Da Revolução ao Crime: as raízes ideológicas do Comando Vermelho e a herança no PCC
O Comando Vermelho não nasceu do nada. Surgiu de um encontro improvável e explosivo: o dos criminosos comuns com os terroristas da esquerda armada durante os anos de chumbo do regime militar.
A convivência forçada entre assaltantes, sequestradores e guerrilheiros
em presídios como o da Ilha Grande, no Rio de Janeiro, deu origem à fusão entre
o discurso político revolucionário e a prática criminosa.

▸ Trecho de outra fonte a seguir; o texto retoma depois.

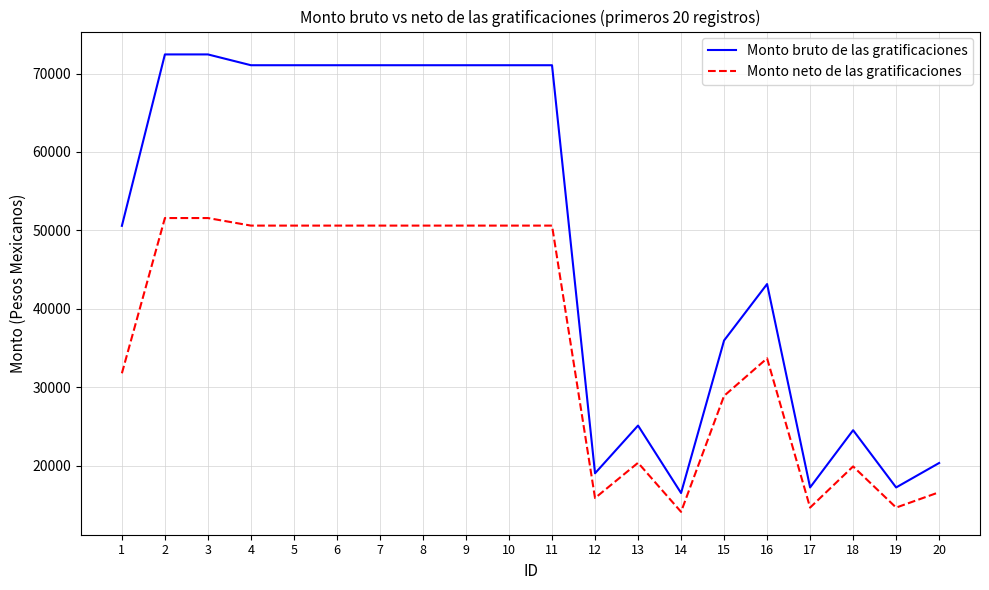

The value of Monto neto de las gratificaciones at 8 is 87796.1. True or false?

False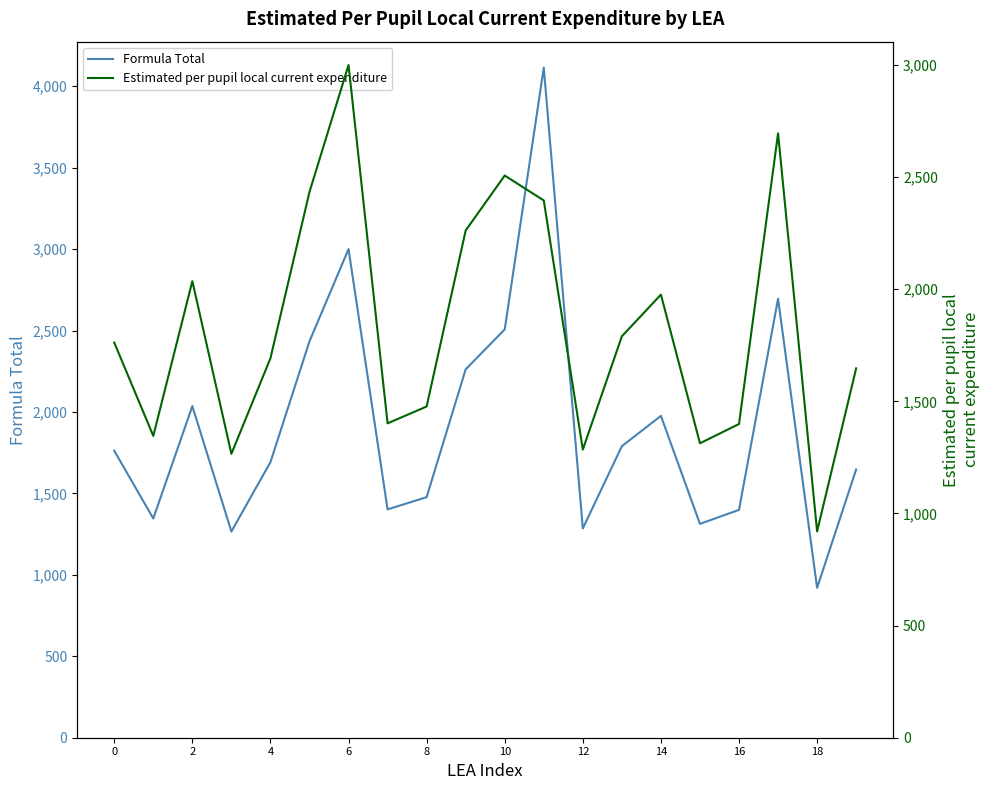

How many categories are shown in the chart?

20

Sob a tutela de terroristas do MR-8 e da VAR-Palmares, os presos comuns aprenderam a se organizar, a impor disciplina e a enxergar o Estado como inimigo. Nascia ali a semente do que se tornaria o Comando Vermelho (CV) — inicialmente chamado Falange Vermelha, com o lema “Paz, Justiça e Liberdade”.
Um slogan que poderia
estar em qualquer panfleto de guerrilha, mas que passaria a ecoar nas bocas dos
chefes do tráfico.
Do ideal à degeneração
A
retórica de esquerda foi sendo diluída pelo pragmatismo do lucro, mas os
símbolos da revolta permaneceram — a cor vermelha, a ideia de que o Estado é o
inimigo e o crime, uma forma de libertação.
Essa
narrativa encontrou eco em parte da elite intelectual brasileira, que nas
décadas seguintes romantizou o criminoso como vítima social e passou a culpar o
Estado pela violência.
O
resultado foi uma perigosa inversão moral: o bandido virou personagem político,
e o crime, consequência da “injustiça estrutural”.
O herdeiro paulista
Os fundadores assumiram o mesmo lema (“Paz, Justiça e Liberdade”) e copiaram seu modelo de organização.
Mas o contexto era outro: o PCC surgiu após o massacre
do Carandiru, um trauma coletivo que reforçou a percepção de guerra entre
presos e Estado.
Mesmo sem convivência com militantes políticos, o PCC herdou a retórica antissistema e igualitarista.
Falava em “direitos dos presos” e “resistência ao sistema
carcerário” — um vocabulário que reflete a linguagem política da esquerda.
Com o tempo, tornou-se um poder paralelo racionalizado, com códigos próprios, disciplina quase leninista e domínio territorial.
A retórica de “libertação”
sobreviveu como justificativa moral para o poder armado.
A herança simbólica da revolta
O
que começou como discurso político virou narrativa de legitimação, usada para
justificar a violência e organizar o poder nas periferias.
De
certo modo, o crime organizado brasileiro nasceu impregnado da lógica do
“inimigo do sistema” — uma lógica que ainda ecoa, de forma disfarçada, em parte
da academia e da mídia.
Ao romantizar o bandido e demonizar a autoridade, o país acabou naturalizando a criminalidade como forma de expressão política.
E, com isso, abriu espaço para
que facções se tornassem atores morais e territoriais, ocupando o vácuo deixado
pelo Estado.
Conclusão
O
PCC, por sua vez, é o herdeiro pragmático dessa herança ideológica — mais
racional, mas movido pela mesma narrativa moral.
Ambos
mostram como o Brasil transformou o discurso de revolta em cultura de poder.
Enquanto os mais brutais criminosos forem tratados como “vítimas da sociedade”, não há a menor chance de resolver o maior problema do país.